Generators with yield: Lazy Iteration Made Simple
When working with large datasets, loading everything into memory is often unnecessary and inefficient. Python generators solve this by producing values one at a time instead of building entire collections upfront.
The key to this behavior is the yield keyword. It turns a normal function into a lazy iterator.
What Is a Generator?
A generator is a function that uses yield instead of return to produce a sequence of values over time.
Unlike lists, generators do not store all values in memory. They generate each value only when requested.
Consider this list comprehension:
nums = [n for n in range(1_000_000)]
This creates one million integers in memory immediately.
Now compare it to a generator expression:
nums = (n for n in range(1_000_000))
This produces numbers only when iterated.
How yield Works
When Python encounters yield, it:
- Returns the current value
- Pauses the function
- Saves its internal state
- Resumes execution on the next iteration
Example:
def count_up_to(n):
i = 1
while i <= n:
yield i
i += 1
for num in count_up_to(5):
print(num)
Each iteration resumes exactly where it stopped. No extra memory is allocated for unused values.
Why Generators Matter
The primary benefit is lazy evaluation. Data is generated only when needed.

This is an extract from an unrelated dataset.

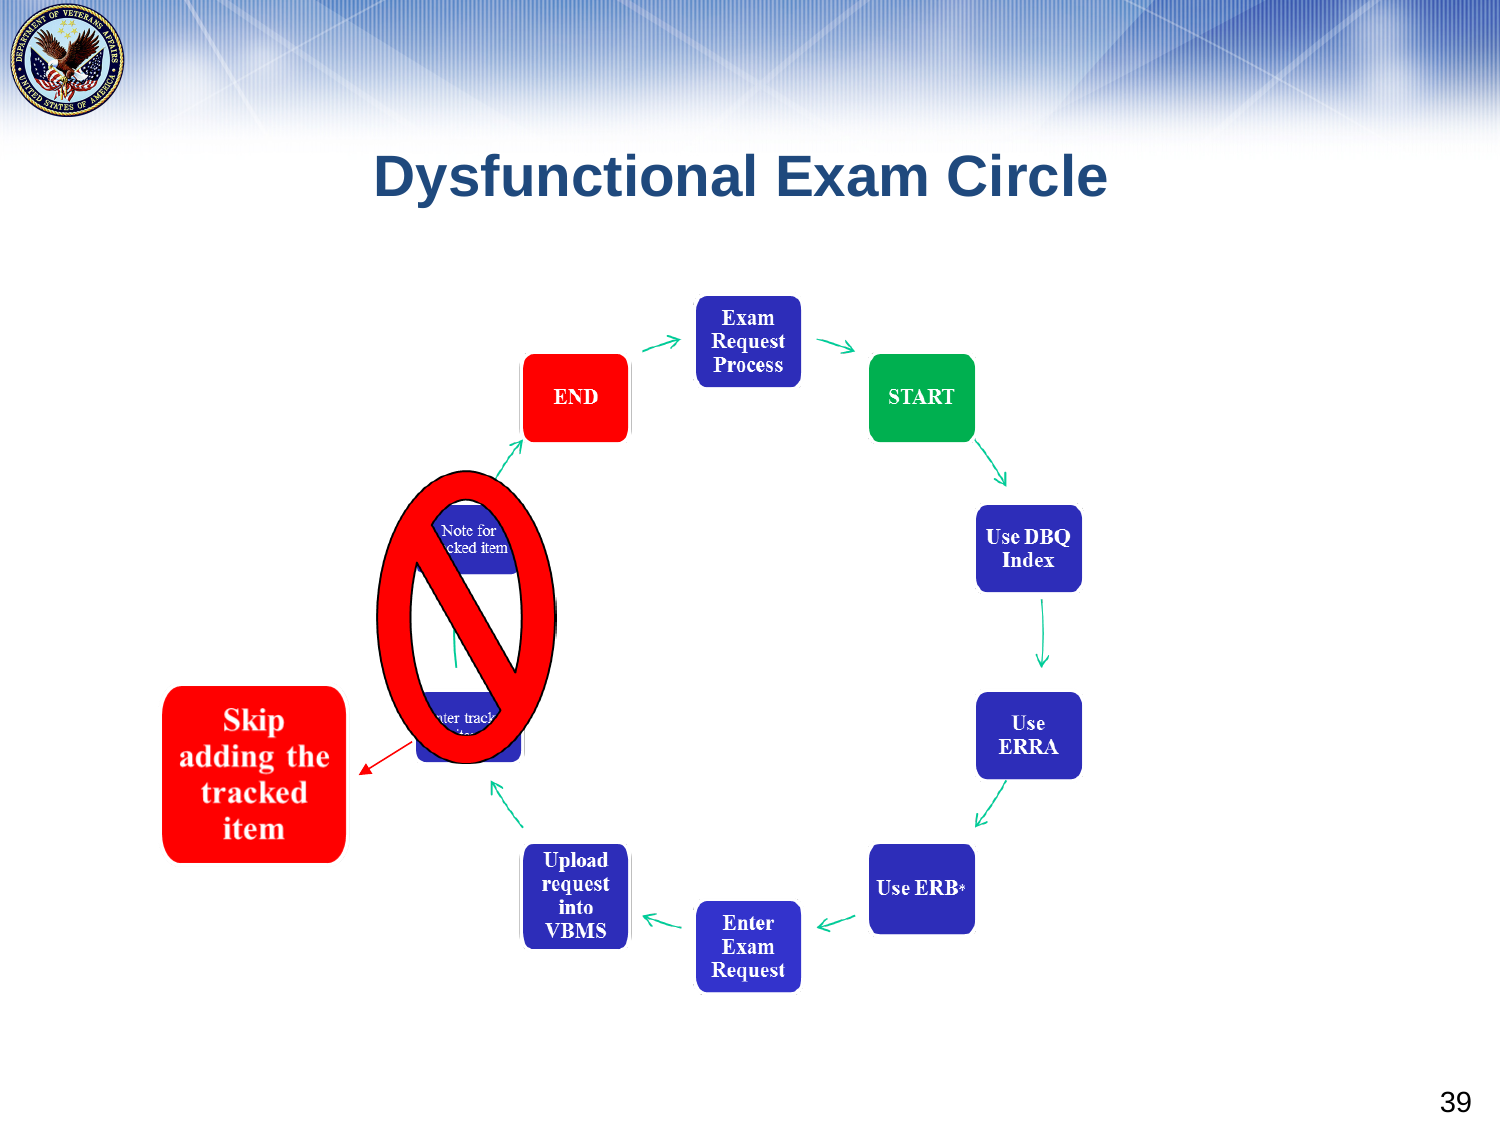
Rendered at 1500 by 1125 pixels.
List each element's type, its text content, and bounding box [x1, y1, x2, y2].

picture [0, 0, 1500, 130]
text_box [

This is particularly useful for:
- Processing large files
- Streaming database records
- Handling API responses
- Building data pipelines
In ETL workflows, generators allow each transformation step to consume and produce data progressively. This keeps memory stable and improves composability.
Chaining Generators
Generators can be composed to form pipelines:
def read_lines(file):
with open(file) as f:
for line in f:
yield line.strip()
def filter_lines(lines):
for line in lines:
if "ERROR" in line:
yield line
for log in filter_lines(read_lines("system.log")):
print(log)
Each function processes data lazily. Nothing is loaded entirely into memory.
Best Practices
- Use generators for large or infinite data sources
- Prefer generator expressions for simple transformations
- Avoid mixing complex state logic inside generators
- Remember that generators can only be iterated once
- Use tools like
next(),any(), andsum()effectively
Final Take
Generators are not just a memory optimization technique. They encourage a streaming mindset and modular data processing.
When you need controlled, incremental iteration, yield provides a clean and expressive solution.